You know my name, but not my story.
You notice my cuts, but not my scars.
You can read my lips, yet not my mind.
If I told you my story, you would hear victory over the enemy.
If I told you my story, you would hear freedom that was won for me.
If I told you my story, you would hear life overcome the grave.
If I should speak let it be of the grace that is greater than all.
Of when justice was served, where mercy wins, and kindness that draws me in.
Some may think that strength means never to feel. I disagree. The strongest people are those who have felt pain, understood it, accepted it, and learned from it. I used to pretend to be okay rather than deal with the pain of telling the truth. The loss and hurt was so overwhelming, words could not be formed.
I would like to invite you for a few minutes to walk in my shoes.
I was during a time I felt all alone. My worth was the price tag which was put on my body. Picture and ugliness and pain so bad that I’d do or try anything to be numb. The only ones that surrounded me were there to sell me drugs or to use my body. I had no one. I spiraled down into a black hole and got stuck. I could not escape. I quit caring and I could not face anyone or anything anymore. Nobody looked for me. My family did not come for me. After all, I’m a grown-up and I am just screwing up again is what I am sure they thought. I’m not sure I could have faced them anyway. I lost my daughter. When I checked, she was calling someone else Mommy and Daddy.
As the pain increased I wanted to die. I was lonely, didn’t care, and my only mission now was death. I tried. I told God he wasn’t being fair. If a horse is ill, don’t we just let them die? I asked people to do it for me. I said, “Please take me Lord.” I couldn’t stand to look in the mirror any more at an ugly, skinny, and lost soul. I felt like I was looking at another person and their life.
But for some reason, this time, I wasn’t scared. I saw kind eyes…
And then it happened. On May 28, 2015, I was arrested in Lakewood during a sting operation. I learned later the operation was not a general sweep but one targeted just to rescue me. This was the moment I realized how awful my life had become. But for some reason, this time, I wasn’t scared. I saw kind eyes and was told by the team that they knew about my life, knew some of my journey, and wanted to provide a way out. For that moment I was okay. But as I learned to trust, I realized that family is not just blood but friends and rare individuals that reach down to dark places and offer a hand. I took the hand. I then discovered there are people in this world that want me in theirs, not a cost, just because. These people, many of you who are in this room, accepted me for who I was. You saw through the ugly and saw I had something to offer. You fought for me and brought back my smile. You led me back into the light. I want you to know you have changed my life forever. You took the time to seek me out, not judge me, and listen. Your kindness and your hardcore strength helped save my life.

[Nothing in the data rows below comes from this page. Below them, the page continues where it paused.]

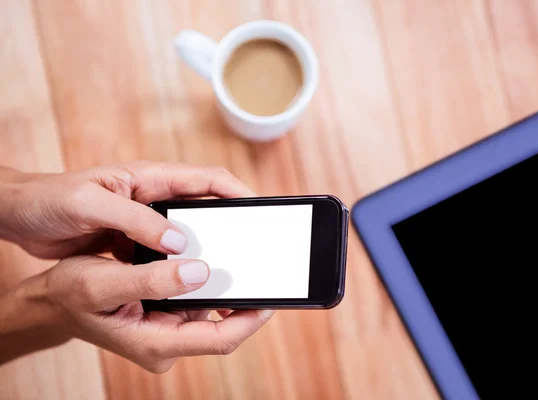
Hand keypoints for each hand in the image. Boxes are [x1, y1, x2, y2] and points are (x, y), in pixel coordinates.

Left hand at [0, 162, 253, 259]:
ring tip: (219, 270)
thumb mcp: (90, 204)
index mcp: (149, 177)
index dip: (237, 191)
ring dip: (203, 249)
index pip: (207, 178)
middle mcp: (152, 197)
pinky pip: (165, 253)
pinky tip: (182, 284)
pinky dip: (177, 266)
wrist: (16, 215)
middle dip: (229, 224)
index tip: (258, 210)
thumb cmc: (48, 198)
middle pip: (204, 207)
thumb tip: (180, 243)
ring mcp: (143, 220)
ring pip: (187, 233)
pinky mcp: (132, 241)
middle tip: (246, 248)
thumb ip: (135, 221)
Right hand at [0, 255, 273, 371]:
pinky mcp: (165, 315)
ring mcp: (167, 329)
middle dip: (239, 298)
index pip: (219, 338)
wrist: (51, 301)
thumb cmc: (71, 294)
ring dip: (219, 286)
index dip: (249, 320)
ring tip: (231, 255)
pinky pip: (194, 301)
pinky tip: (203, 260)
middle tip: (257, 268)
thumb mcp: (105, 283)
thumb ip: (153, 280)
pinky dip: (202, 282)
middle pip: (219, 323)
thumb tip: (202, 272)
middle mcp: (167, 341)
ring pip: (208, 310)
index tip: (271, 299)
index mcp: (156, 343)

To my Support Team at Streets Hope and My sisters Forever – for the last year you have listened to me, gave me hope when I had none, loved me when I couldn’t love myself, and called me beautiful when I felt ugly. This made me believe it and gave me strength to now be able to share with my sisters what you have taught me. You brought back my smile. The compassion, love and strength you have shown has ignited my inner fire to help any one I can. In the past year I have achieved more than I ever imagined. I am sober now. I love me now. I love and trust others. I laugh now. Additionally, on February 10, 2017 you gave me the strength to face my former trafficker in court who was on trial for not just trafficking myself but others. As a result of my testimony he was convicted and sentenced to 18 years in prison.
My Personal Mantra
To paint a picture of peace for women whom I’ve helped or touched. To show compassion and love. To set an example by using truth and humor. To open eyes for women to see the small things in life. To obtain the things I once sought out and to share my life and story to save those who cannot save themselves.